# [Information supplied]

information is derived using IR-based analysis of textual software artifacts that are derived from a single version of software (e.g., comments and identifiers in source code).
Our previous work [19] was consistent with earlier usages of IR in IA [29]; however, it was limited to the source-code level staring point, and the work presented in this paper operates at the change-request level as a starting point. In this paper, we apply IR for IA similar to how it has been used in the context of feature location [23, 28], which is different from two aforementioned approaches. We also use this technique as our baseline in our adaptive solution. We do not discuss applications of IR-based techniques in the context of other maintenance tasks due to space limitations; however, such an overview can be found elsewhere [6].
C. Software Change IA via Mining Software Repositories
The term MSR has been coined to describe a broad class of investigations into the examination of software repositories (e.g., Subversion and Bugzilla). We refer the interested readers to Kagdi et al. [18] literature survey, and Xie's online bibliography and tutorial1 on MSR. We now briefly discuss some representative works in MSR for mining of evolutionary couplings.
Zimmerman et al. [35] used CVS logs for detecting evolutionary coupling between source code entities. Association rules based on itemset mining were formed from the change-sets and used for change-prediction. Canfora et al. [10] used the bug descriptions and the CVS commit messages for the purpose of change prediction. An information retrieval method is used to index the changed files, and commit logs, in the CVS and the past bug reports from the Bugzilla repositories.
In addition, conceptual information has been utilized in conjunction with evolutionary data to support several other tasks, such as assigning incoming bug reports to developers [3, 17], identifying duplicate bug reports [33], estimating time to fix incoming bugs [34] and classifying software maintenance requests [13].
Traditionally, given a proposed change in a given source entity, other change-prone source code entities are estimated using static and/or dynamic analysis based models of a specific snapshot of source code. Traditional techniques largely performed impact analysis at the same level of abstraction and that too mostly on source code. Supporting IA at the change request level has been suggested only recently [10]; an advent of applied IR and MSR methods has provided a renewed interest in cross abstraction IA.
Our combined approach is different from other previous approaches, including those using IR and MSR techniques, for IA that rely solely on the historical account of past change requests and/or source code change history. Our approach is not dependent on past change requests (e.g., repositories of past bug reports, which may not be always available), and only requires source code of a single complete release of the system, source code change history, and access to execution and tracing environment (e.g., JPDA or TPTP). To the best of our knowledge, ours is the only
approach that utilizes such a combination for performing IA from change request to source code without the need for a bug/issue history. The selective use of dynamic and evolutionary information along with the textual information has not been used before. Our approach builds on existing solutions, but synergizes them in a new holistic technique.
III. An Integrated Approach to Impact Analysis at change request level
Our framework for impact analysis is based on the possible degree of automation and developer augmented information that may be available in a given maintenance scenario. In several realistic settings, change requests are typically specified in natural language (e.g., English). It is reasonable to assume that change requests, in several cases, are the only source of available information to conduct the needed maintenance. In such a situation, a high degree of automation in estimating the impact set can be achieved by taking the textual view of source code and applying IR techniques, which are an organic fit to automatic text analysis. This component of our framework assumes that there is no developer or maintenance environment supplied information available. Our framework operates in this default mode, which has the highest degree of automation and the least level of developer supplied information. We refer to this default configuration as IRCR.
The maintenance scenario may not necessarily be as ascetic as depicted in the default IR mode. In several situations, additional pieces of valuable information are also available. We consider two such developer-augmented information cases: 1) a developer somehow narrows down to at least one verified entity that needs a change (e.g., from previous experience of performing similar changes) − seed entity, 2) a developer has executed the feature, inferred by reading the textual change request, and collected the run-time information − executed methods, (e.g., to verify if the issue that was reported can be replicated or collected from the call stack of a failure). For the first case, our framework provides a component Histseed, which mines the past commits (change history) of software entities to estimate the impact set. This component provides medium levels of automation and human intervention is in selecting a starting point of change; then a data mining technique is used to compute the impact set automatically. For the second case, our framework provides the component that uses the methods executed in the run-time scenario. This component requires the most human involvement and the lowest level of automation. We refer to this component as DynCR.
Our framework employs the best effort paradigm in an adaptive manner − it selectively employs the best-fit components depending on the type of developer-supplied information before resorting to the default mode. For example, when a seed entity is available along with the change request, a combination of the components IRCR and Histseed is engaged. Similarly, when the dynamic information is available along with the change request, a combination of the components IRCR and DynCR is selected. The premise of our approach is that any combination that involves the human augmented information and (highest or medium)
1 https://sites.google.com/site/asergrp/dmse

# [Action item]
Copy all the records above precisely.

# [Output for this exercise]
information is derived using IR-based analysis of textual software artifacts that are derived from a single version of software (e.g., comments and identifiers in source code).
Our previous work [19] was consistent with earlier usages of IR in IA [29]; however, it was limited to the source-code level staring point, and the work presented in this paper operates at the change-request level as a starting point. In this paper, we apply IR for IA similar to how it has been used in the context of feature location [23, 28], which is different from two aforementioned approaches. We also use this technique as our baseline in our adaptive solution. We do not discuss applications of IR-based techniques in the context of other maintenance tasks due to space limitations; however, such an overview can be found elsewhere [6].
C. Software Change IA via Mining Software Repositories
The term MSR has been coined to describe a broad class of investigations into the examination of software repositories (e.g., Subversion and Bugzilla). We refer the interested readers to Kagdi et al. [18] literature survey, and Xie's online bibliography and tutorial1 on MSR. We now briefly discuss some representative works in MSR for mining of evolutionary couplings.
Zimmerman et al. [35] used CVS logs for detecting evolutionary coupling between source code entities. Association rules based on itemset mining were formed from the change-sets and used for change-prediction. Canfora et al. [10] used the bug descriptions and the CVS commit messages for the purpose of change prediction. An information retrieval method is used to index the changed files, and commit logs, in the CVS and the past bug reports from the Bugzilla repositories.
In addition, conceptual information has been utilized in conjunction with evolutionary data to support several other tasks, such as assigning incoming bug reports to developers [3, 17], identifying duplicate bug reports [33], estimating time to fix incoming bugs [34] and classifying software maintenance requests [13].
Traditionally, given a proposed change in a given source entity, other change-prone source code entities are estimated using static and/or dynamic analysis based models of a specific snapshot of source code. Traditional techniques largely performed impact analysis at the same level of abstraction and that too mostly on source code. Supporting IA at the change request level has been suggested only recently [10]; an advent of applied IR and MSR methods has provided a renewed interest in cross abstraction IA.
Our combined approach is different from other previous approaches, including those using IR and MSR techniques, for IA that rely solely on the historical account of past change requests and/or source code change history. Our approach is not dependent on past change requests (e.g., repositories of past bug reports, which may not be always available), and only requires source code of a single complete release of the system, source code change history, and access to execution and tracing environment (e.g., JPDA or TPTP). To the best of our knowledge, ours is the only
approach that utilizes such a combination for performing IA from change request to source code without the need for a bug/issue history. The selective use of dynamic and evolutionary information along with the textual information has not been used before. Our approach builds on existing solutions, but synergizes them in a new holistic technique.
III. An Integrated Approach to Impact Analysis at change request level
Our framework for impact analysis is based on the possible degree of automation and developer augmented information that may be available in a given maintenance scenario. In several realistic settings, change requests are typically specified in natural language (e.g., English). It is reasonable to assume that change requests, in several cases, are the only source of available information to conduct the needed maintenance. In such a situation, a high degree of automation in estimating the impact set can be achieved by taking the textual view of source code and applying IR techniques, which are an organic fit to automatic text analysis. This component of our framework assumes that there is no developer or maintenance environment supplied information available. Our framework operates in this default mode, which has the highest degree of automation and the least level of developer supplied information. We refer to this default configuration as IRCR.
The maintenance scenario may not necessarily be as ascetic as depicted in the default IR mode. In several situations, additional pieces of valuable information are also available. We consider two such developer-augmented information cases: 1) a developer somehow narrows down to at least one verified entity that needs a change (e.g., from previous experience of performing similar changes) − seed entity, 2) a developer has executed the feature, inferred by reading the textual change request, and collected the run-time information − executed methods, (e.g., to verify if the issue that was reported can be replicated or collected from the call stack of a failure). For the first case, our framework provides a component Histseed, which mines the past commits (change history) of software entities to estimate the impact set. This component provides medium levels of automation and human intervention is in selecting a starting point of change; then a data mining technique is used to compute the impact set automatically. For the second case, our framework provides the component that uses the methods executed in the run-time scenario. This component requires the most human involvement and the lowest level of automation. We refer to this component as DynCR.
Our framework employs the best effort paradigm in an adaptive manner − it selectively employs the best-fit components depending on the type of developer-supplied information before resorting to the default mode. For example, when a seed entity is available along with the change request, a combination of the components IRCR and Histseed is engaged. Similarly, when the dynamic information is available along with the change request, a combination of the components IRCR and DynCR is selected. The premise of our approach is that any combination that involves the human augmented information and (highest or medium)
1 https://sites.google.com/site/asergrp/dmse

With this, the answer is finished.